AI systems use LLM Models as a key component which are used to generate content based on the application they are a part of. In addition, systems like RAG use embedding models which are used during ingestion of data into a RAG system and are also used during inference time to find semantically similar content to curate content.
- Understanding the Supply Chain – ML Bill of Material (MLBOM)
It’s important to understand the supply chain of the models being used in the systems being built. It’s important to have insights into creation, validation and verification at runtime. An artifact that outlines some aspects is MLBOM which has information about various aspects of the model, the data and other background.
This also enables ethical and safe usage by understanding the background, the datasheets, the licenses among other aspects.
Risks
- Compliance
- Misinformation and Hallucinations
- Harmful and Malcontent Generation
Example: For a healthcare bot, which provides very important information to patients, it is extremely important to understand the DNA of the model.
- Model Characteristics
Understanding model characteristics is essential from a governance and security standpoint when deploying or managing AI systems—especially in sensitive domains like finance, healthcare, or enterprise settings.

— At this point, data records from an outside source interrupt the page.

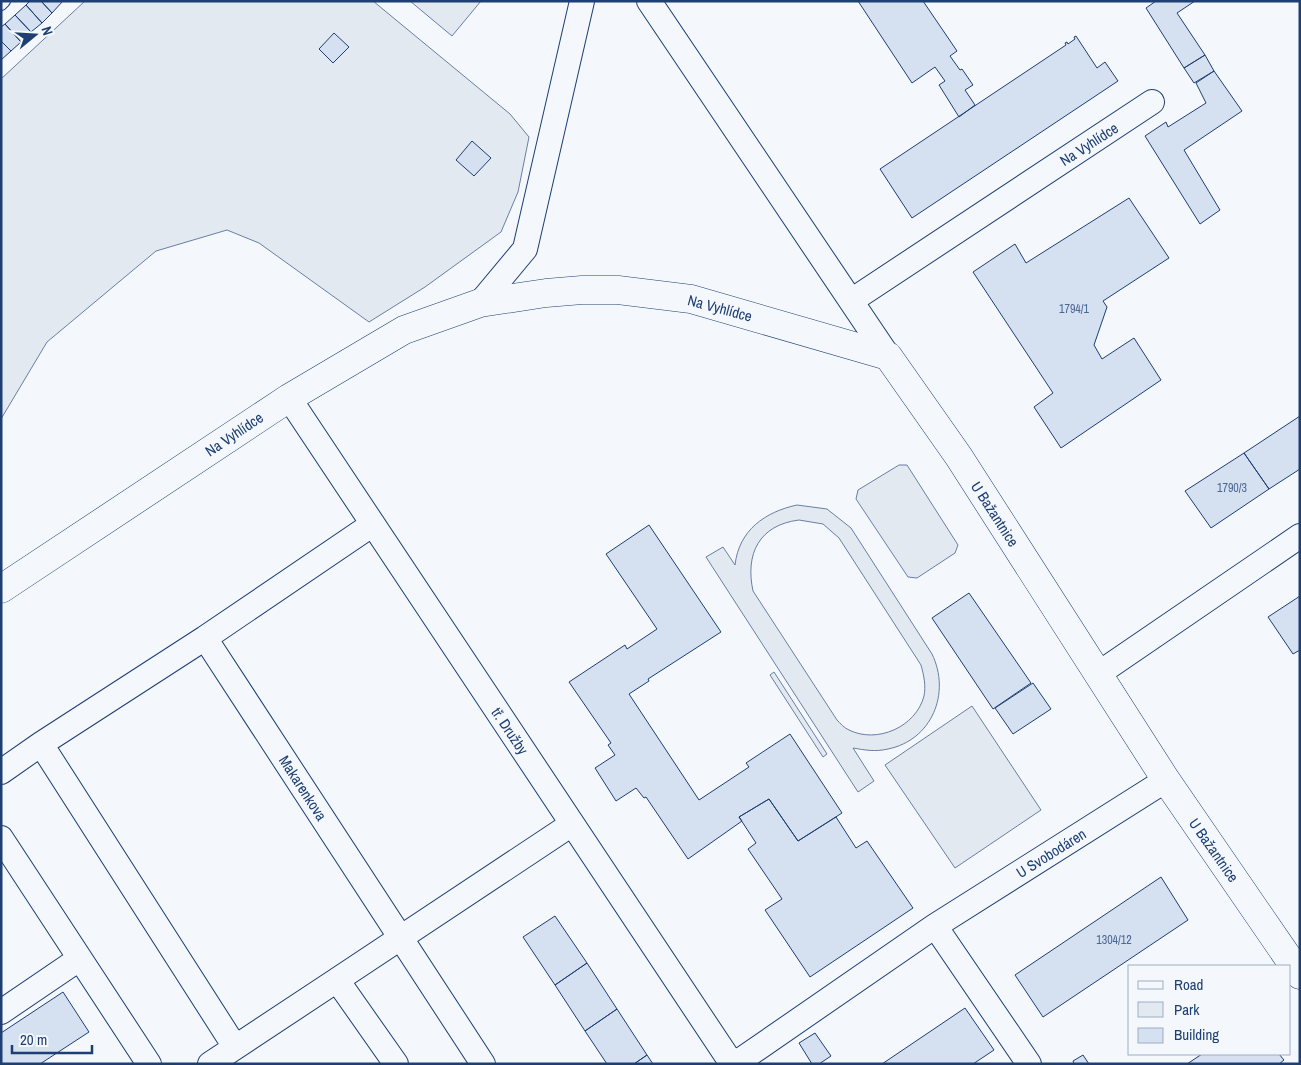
<svg xmlns="http://www.w3.org/2000/svg" width="1301" height="1065" font-family="'Archivo Narrow',sans-serif">
<style>
.green{fill:#e3e9f0;stroke:#687fa3;fill-rule:evenodd}
.building{fill:#d5e0f0;stroke:#1d3f73}
.lines{fill:none;stroke-linecap:round;stroke-linejoin:round}
.lane-casing{stroke:#1d3f73;stroke-width:14}
.street-casing{stroke:#1d3f73;stroke-width:26}
.secondary-casing{stroke:#1d3f73;stroke-width:29}
.lane{stroke:#f4f7fb;stroke-width:12}
.street{stroke:#f4f7fb;stroke-width:24}
.secondary{stroke:#f4f7fb;stroke-width:28}
.labels{text-anchor:middle;dominant-baseline:central;stroke-width:4;stroke-linejoin:round;paint-order:stroke}
.number-label{font-size:12px;fill:#4b6792}
.street-label{font-size:15px;fill:#1d3f73;stroke:#f4f7fb}
</style>
<rect width="100%" height="100%" fill="#f4f7fb"/>
<!-- green -->
<path class="green" d="M85,1H373L510,114L529,137L518,192L501,232L425,287L369,322L259,243L227,230L156,251L47,342L1,419V79Z
M410,1H481L452,36Z
M899,465H907L958,545L955,553L917,578L908,577L856,499L858,490Z
M797,505L827,509L851,528L932,654C951,693 932,740 888,749C875,752 865,750 853,748L874,781L858,792L706,557L723,547L735,565C739,530 765,512 797,505ZM799,520L823,524L839,538L921,665C924,676 926,686 924,696C916,727 877,744 849,730C844,728 840,723 837,720L753,591C745,554 759,525 799,520Z
M774,672L827,754L823,757L770,675Z
M972,706L1041,810L955,868L885,765Z"/>
<!-- building -->
<path class="building" d="M30,1H41L52,13L42,23L26,5Z
M41,1H63L52,13Z
M858,1H923L957,51L950,56L960,70L962,69L973,85L965,90L975,105L959,117L939,85L945,81L935,67L912,83Z
M1156,1H1195L1177,13L1205,55L1184,68L1146,8Z
M26,5L42,23L31,32L15,15Z
M15,15L31,32L21,42L5,24Z
M5,24L21,42L11,51L1,41V27Z
M334,33L349,47L333,63L319,49Z
M1076,36L1097,68L1105,62L1118,81L912,218L880,169L1066,45L1065,43L1067,42L1068,44L1075,39L1074,37Z
M1,41L11,51L1,60Z
M1205,55L1214,71L1194,83L1184,68Z
M1214,71L1242,111L1184,150L1220,210L1200,224L1145,136L1166,122L1168,127L1206,103L1196,83Z
M472,141L491,158L474,176L456,160Z
M1129,198L1169,258L1103,301L1107,307L1094,345L1102,359L1134,338L1161,380L1061,448L1034,407L1053,393L973,272L1015,244L1026,263Z
M1300,416V469L1269,489L1244,453Z
M1244,453L1269,489L1211,528L1185,491Z
M649,525L721,632L648,679L649,681L629,694L699,800L749,767L746,763L790,734L842,813L798,841L769,799L739,817L742,821L688,859L646,797L644,798L636,788L616,801L595,768L615,755L608,745L611,743L569,682L625,645L627,649L657,629L606,554Z
M969,593L1031,683L993,709L932,618Z
M1300,596V650L1293,654L1268,617Z
M1033,683L1051,709L1013,734L995,708Z
M769,799L798,841L836,817L856,848L867,841L913,908L810,977L765,910L782,899L748,849L756,843L739,817Z
M1161,877L1188,920L1043,1017L1015,975Z
M555,916L587,963L555,985L523,937Z
M587,963L617,1009L585,1031L555,985Z
M63,992L89,1032L40,1064H1V1033Z
M965,1008L994,1050L973,1064H882Z
M617,1009L647,1055L634,1064H607L585,1031Z
M815,1033L831,1056L819,1064H812L799,1043Z
M1202,1054H1279L1284,1060L1279,1064H1187Z
M647,1055L653,1064H634Z
M1083,1055L1089,1064H1074L1073,1061Z"/>
<g class="lines">
<defs>
<path id="lane" d="M1,4L4,1"/>
<path id="street" d="M649,1L888,356
M851,301L1152,102
M480,303L525,249L582,1
M289,398L732,1064
M205,638L483,1064
M1098,674L1300,536
M41,744L235,1047
M1,772L41,744L205,638L373,524
M1,838L149,1064
M935,926L1029,1064
M337,980L572,824
M1,1012L79,959
M210,1064L337,980L396,1064
M735,1064L935,926L1166,780"/>
<path id="secondary" d="M1,589L289,398L404,330L480,303L546,293L582,290H618L691,299L888,356L959,457L1166,780L1300,975"/>
</defs>
<!-- lane casing -->
<use href="#lane" class="lane-casing"/>
<!-- street casing -->
<use href="#street" class="street-casing"/>
<!-- secondary casing -->
<use href="#secondary" class="secondary-casing"/>
<!-- lane -->
<use href="#lane" class="lane"/>
<!-- street -->
<use href="#street" class="street"/>
<!-- secondary -->
<use href="#secondary" class="secondary"/>
</g>
<g class="labels">
<!-- number labels -->
<g class="number-label">
<text x="1074" y="309">1794/1</text>
<text x="1232" y="488">1790/3</text>
<text x="1114" y="940">1304/12</text>
</g>
<!-- street labels -->
<g class="street-label">
<text transform="translate(1089 144) rotate(-33)">Na Vyhlídce</text>
<text transform="translate(720 308) rotate(15)">Na Vyhlídce</text>
<text transform="translate(234 434) rotate(-34)">Na Vyhlídce</text>
<text transform="translate(995 514) rotate(57)">U Bažantnice</text>
<text transform="translate(510 731) rotate(56)">tř. Družby</text>
<text transform="translate(303 788) rotate(57)">Makarenkova</text>
<text transform="translate(1214 850) rotate(55)">U Bažantnice</text>
<text transform="translate(1051 853) rotate(-32)">U Svobodáren</text>
</g>
</g>
<!-- border -->
<rect width="1301" height="1065" fill="none" stroke="#1d3f73" stroke-width="5"/>
<!-- legend -->
<rect x="1128" y="965" width="162" height="90" fill="#f4f7fb" stroke="#9eadc5"/>
<rect x="1138" y="981" width="25" height="8" fill="#f4f7fb" stroke="#9eadc5"/>
<text x="1174" y="990" font-size="15" fill="#1d3f73">Road</text>
<rect x="1138" y="1002" width="25" height="15" fill="#e3e9f0" stroke="#9eadc5"/>
<text x="1174" y="1015" font-size="15" fill="#1d3f73">Park</text>
<rect x="1138" y="1028" width="25" height="15" fill="#d5e0f0" stroke="#9eadc5"/>
<text x="1174" y="1040" font-size="15" fill="#1d3f73">Building</text>
<!-- north arrow -->
<g transform="translate(35 35) rotate(72)" stroke="#f4f7fb" stroke-width="4" paint-order="stroke">
<path d="M0-4L9 19L0 12L-9 19Z" fill="#1d3f73"/>
<text y="-8" font-size="14" font-weight="bold" text-anchor="middle" fill="#1d3f73">N</text>
</g>
<!-- scale -->
<path d="M12 1045v8h80v-8" fill="none" stroke="#1d3f73" stroke-width="2.5"/>
<text x="20" y="1045" font-size="15" fill="#1d3f73" stroke="#f4f7fb" stroke-width="4" paint-order="stroke">20 m</text>
</svg>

Characteristics such as bias, toxicity, hallucination, vulnerability must be understood. Understanding this
Risks
- Compliance
- Liabilities due to misinformation
- Data leakage
Example: Let’s say we have a chatbot in a hospital. Without knowing the hallucination, the training cutoff, its ability to generate PHI or whether it can retain prompts, one can inadvertently expose patient data, deliver outdated medical advice, or violate HIPAA—despite having encrypted transport or strong access controls.
- Model Drift
Model drift, also known as model decay, refers to the deterioration in a machine learning model’s performance over time due to changes in the underlying data or environment it was trained on. These changes cause the model’s predictions to become less accurate or reliable, as the data it encounters in production no longer aligns well with its training data.
Risks
- Liabilities due to misinformation
Example: Imagine a healthcare chatbot trained on a dataset of patient interactions from early 2020, before the COVID-19 pandemic. The chatbot uses NLP to triage patient symptoms and make basic health recommendations. It would report the “shortness of breath, cough, and fever.” as a flu or seasonal cold and recommends rest and hydration.
Summary
LLMs are powerful yet fundamentally limited systems that require careful, deliberate security engineering. As this post outlines, their inability to differentiate privileges, respect data silos, or inherently validate inputs and outputs creates unique risks—from prompt injections and excessive agency to misinformation and model inversion. These issues aren’t theoretical—they manifest in real-world examples where sensitive data is leaked, user trust is compromised, and compliance is jeopardized. Enterprises must go beyond surface-level safety and deeply understand the nature and provenance of the models they use, the contexts in which they’re deployed, and how those models evolve over time. A secure AI system isn’t built on capability alone—it’s built on containment, control, and continuous oversight.